Overnight we had snow. Quite a bit, though nothing out of the ordinary for an Ottawa winter. Everything looked gloriously fresh and lovely, piled high with newfallen snow. We realized, after we had finished our leisurely breakfast, that the silent phantom had struck again; our walkways, porch and side entrance had all been shovelled clear of snow. I had rushed to the door, hearing Jackie and Jillie bark, but by the time they had 'noticed' it was too late and our benefactor had disappeared.

We also had an open blue sky, the sun brilliant and warming, and before we knew it the temperature had risen to zero. After dawdling about the house awhile we decided it was time to get out into the ravine after my husband shovelled out the backyard walkways for Jackie and Jillie. 

Always in the past, up until last year after a heavy snowfall so few people would enter the ravine to tramp through newfallen snow over the forest trails that soon a narrow trail ensued, bespeaking the few feet that tramped through the snow. There would be the occasional snowshoer, and a few skiers now and again, but for the most part once the snowpack began accumulating, a fairly narrow pathway would emerge, on either side of which the snowpack would build ever higher.

It won't be like that this winter. Instead of the narrow trail where others before us broke trail, there is now a wide pathway indicative of hordes of people passing through the trails. We will no longer have our treasured ravine to ourselves, that much is obvious. Since the pandemic and the lockdowns that came with it, people have been looking for diversions to occupy themselves with, and the great outdoors has beckoned. Shopping venues have closed, entertainment sites as well as exercise clubs, so the alternative has been to look elsewhere.

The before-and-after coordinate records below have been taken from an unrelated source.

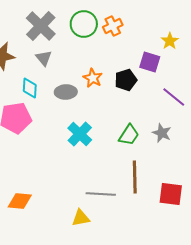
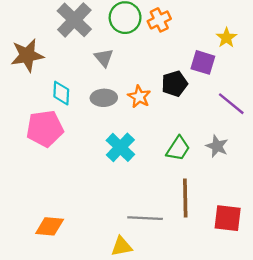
gray triangle: (44, 58) -> (104, 58), moved
orange star: (93, 78) -> (139, 97), moved

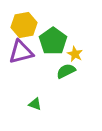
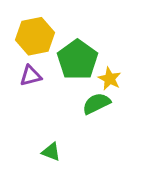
purple triangle: (21, 52) -> (31, 76), size x0.6

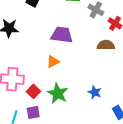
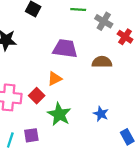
brown semicircle: (106, 45) -> (102, 62), moved
red square: (33, 91) -> (37, 96), moved

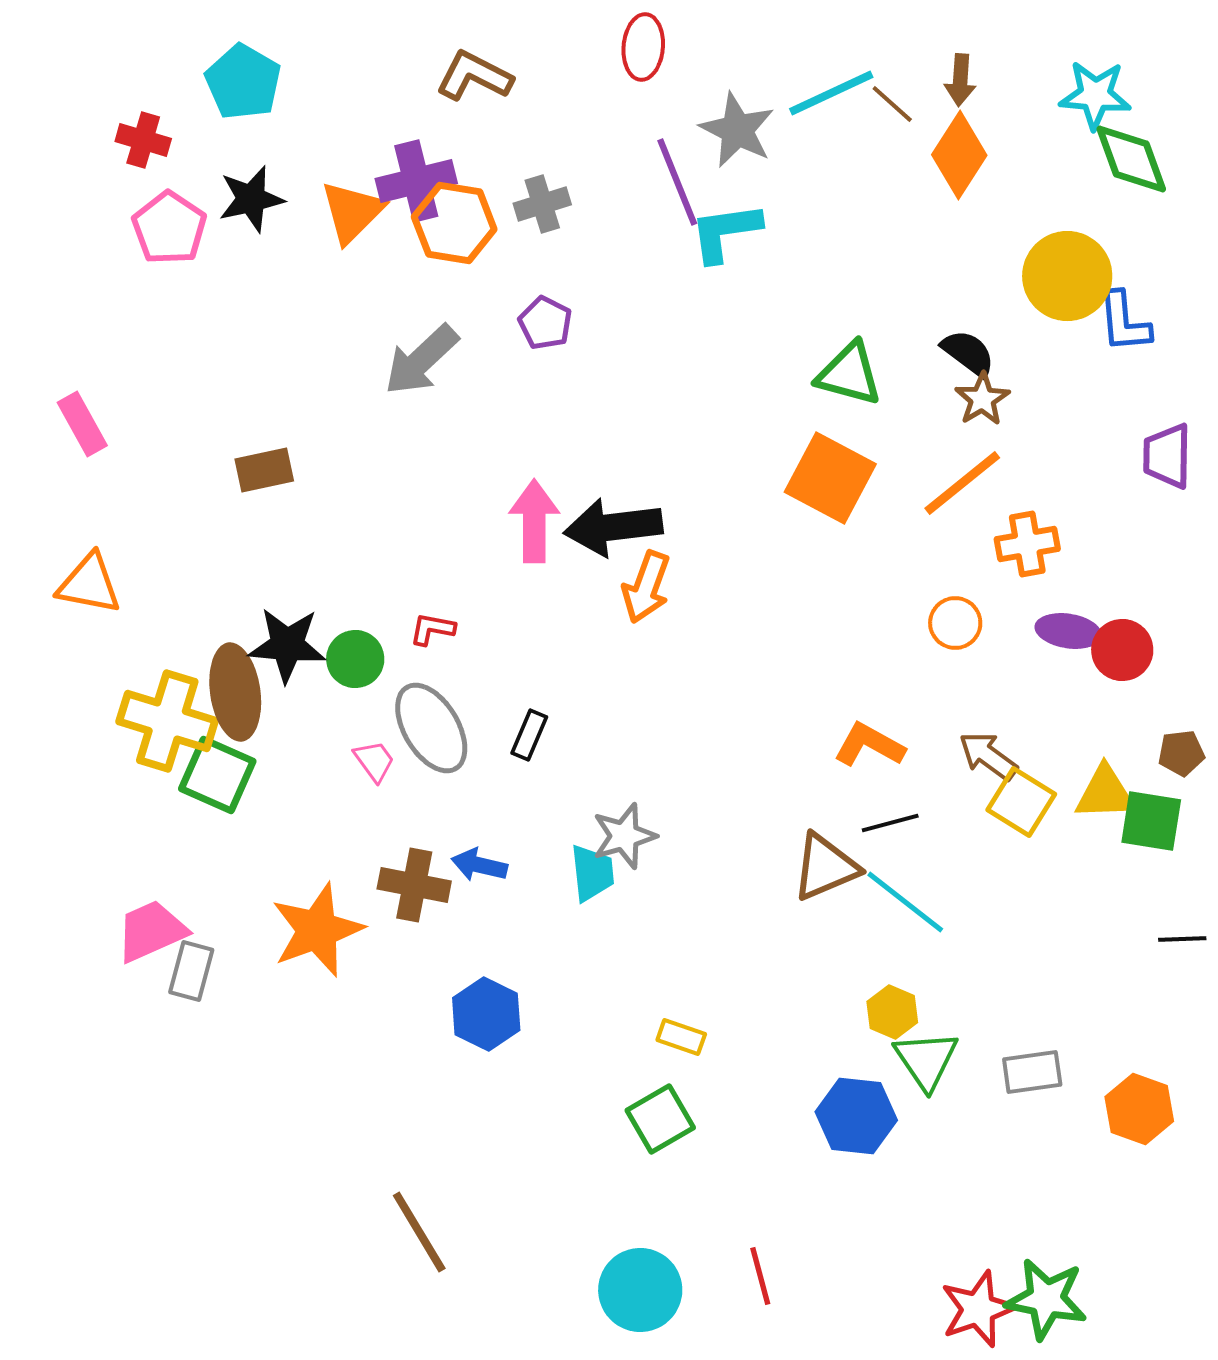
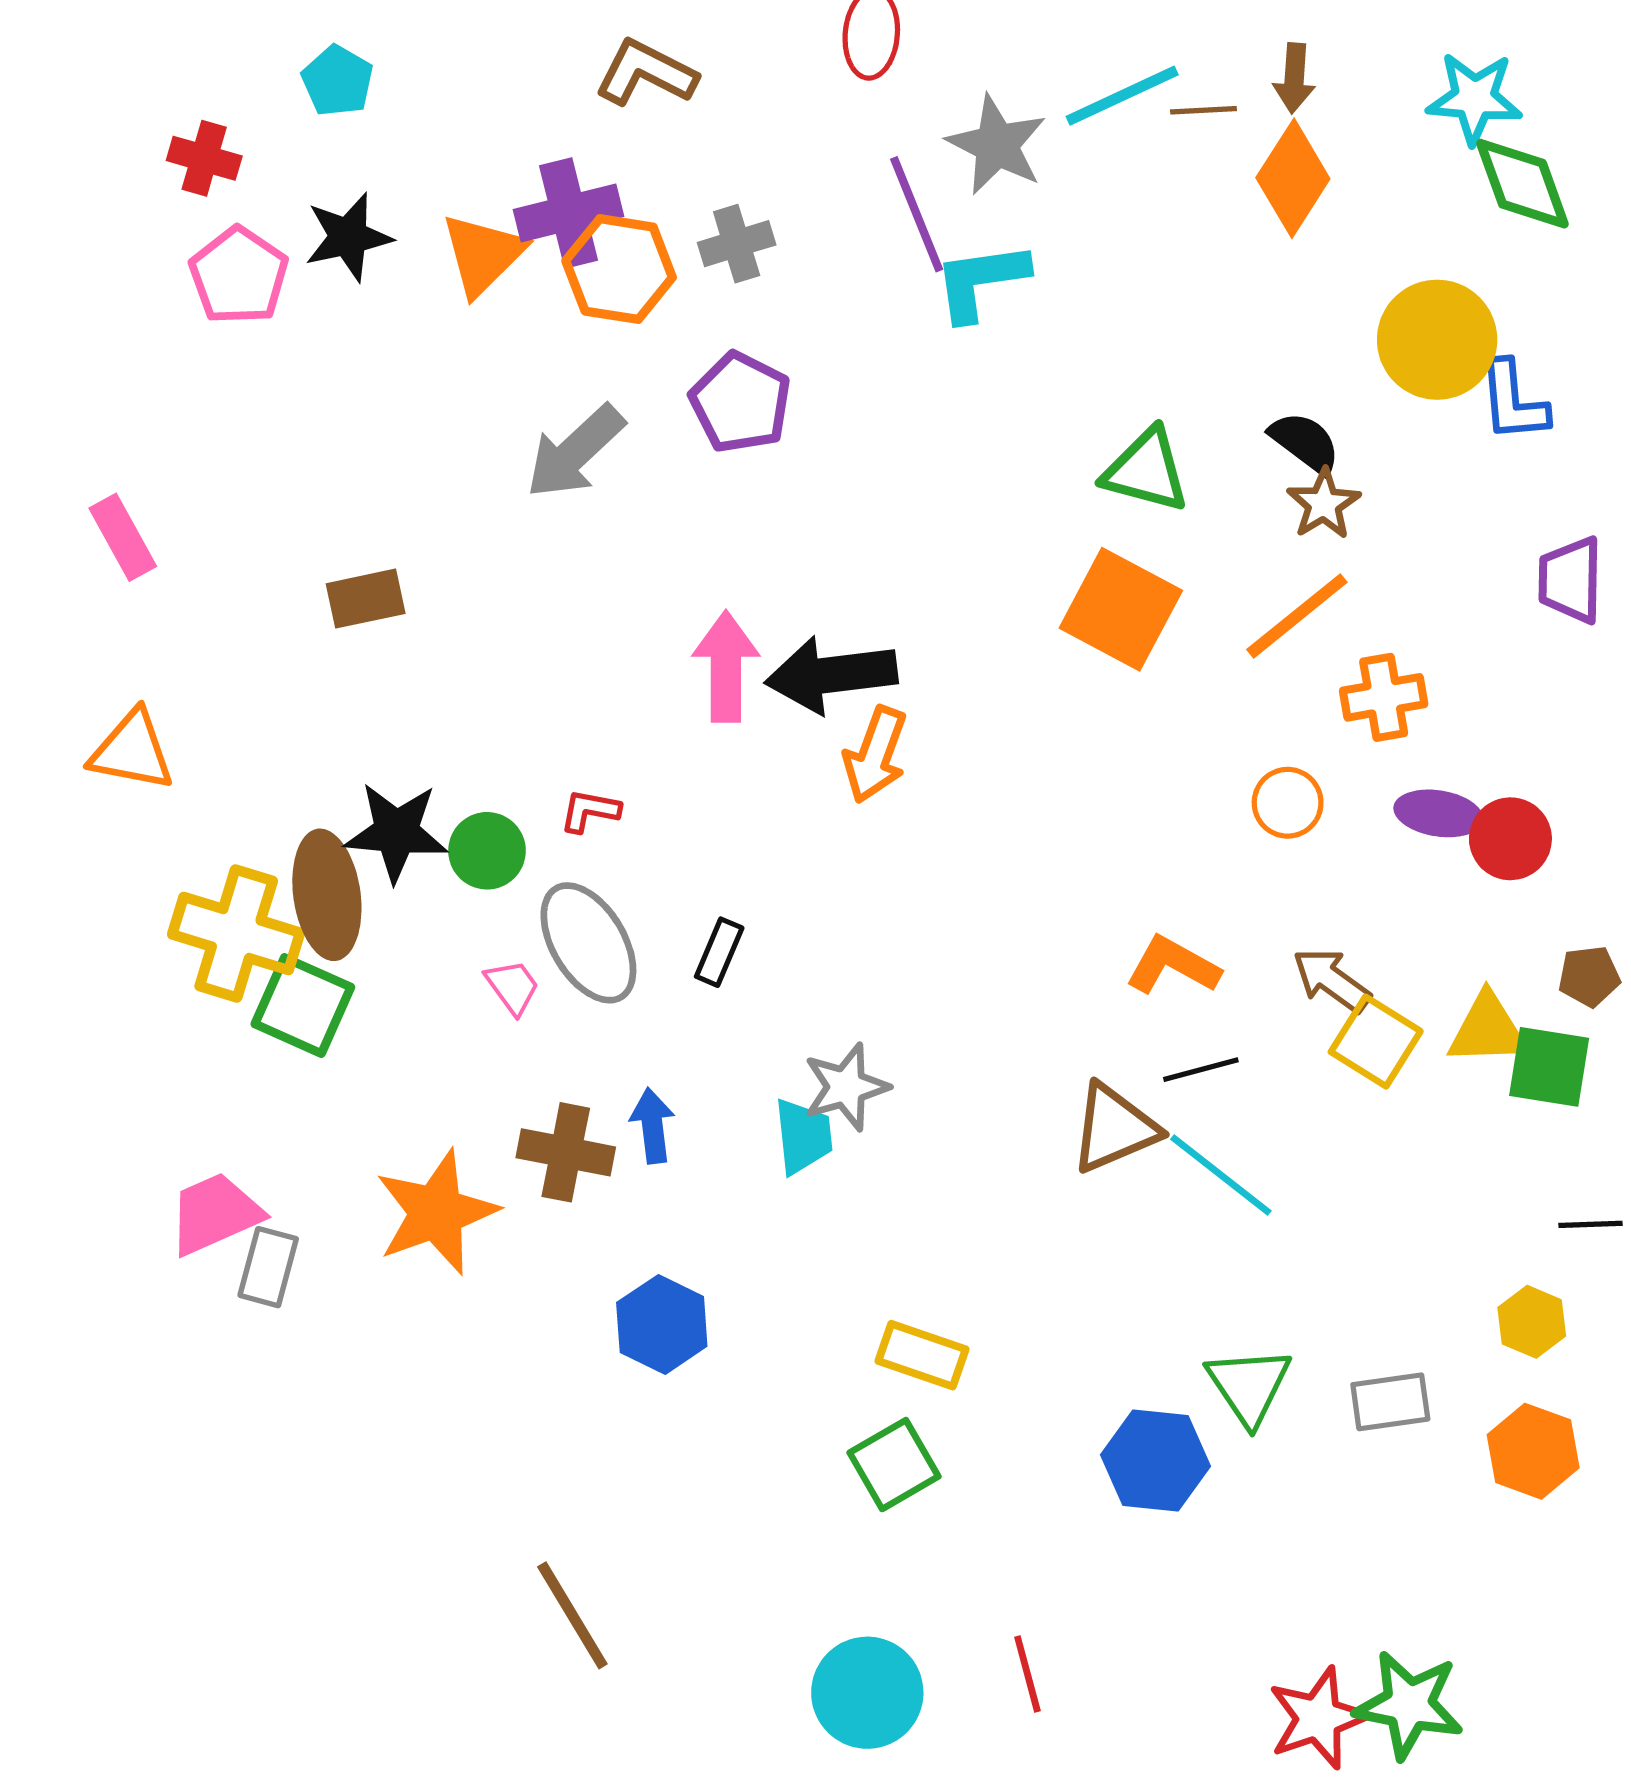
cyan pentagon: (243, 82) -> (338, 81), size x0.7
brown line: (892, 104) -> (1204, 110), turned -45
purple pentagon: (545, 323) -> (741, 402), size x1.4
blue arrow: (479, 865) -> (652, 1126), turned 70
yellow hexagon: (892, 1012) -> (1532, 1322), moved
yellow rectangle: (681, 1037) -> (922, 1355), size x1.4

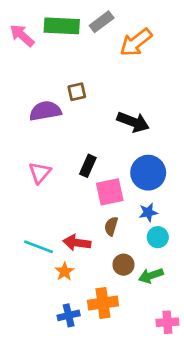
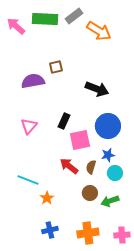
orange arrow: (136, 42) -> (99, 31), turned -110
brown semicircle: (111, 226) -> (91, 167), moved
red arrow: (77, 243) -> (69, 166), moved, turned 30
orange cross: (103, 303) -> (88, 233), moved

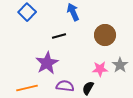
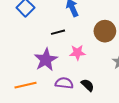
pink star: (100, 69) -> (77, 53), moved
black semicircle: (88, 88) -> (88, 85), turned 104

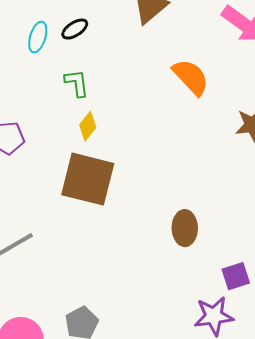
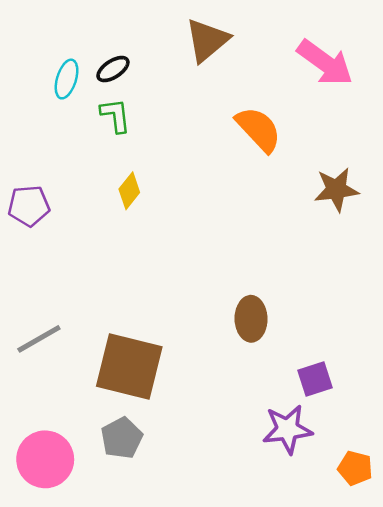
green L-shape: (77, 83) -> (115, 115), moved
brown square: (88, 179) -> (129, 366), moved

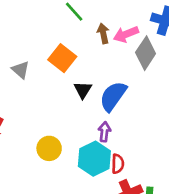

The old trailwalkers who have valued the ravine and its forest, taking time out every day to exercise their option to -- as it were -- commune with nature, now share the trails with the larger community who have suddenly realized the forest's value as a leisure attraction. For us personally it is an inconvenience. We can no longer take our time taking a pace that most agrees with us and our age, rest when we crest a hill, relax and enjoy the landscape in quiet contemplation as we take our time through the trails.

 

Now the object is to get around clumps of people congregating in areas they are unfamiliar with but anxious to get away from their home imprisonment, hoping to distract their children for a brief venture into the forest, entertaining other family members or friends who have popped by conveniently or inconveniently. It is the weekend, after all, the weekend of the spanking new year. Who can blame them?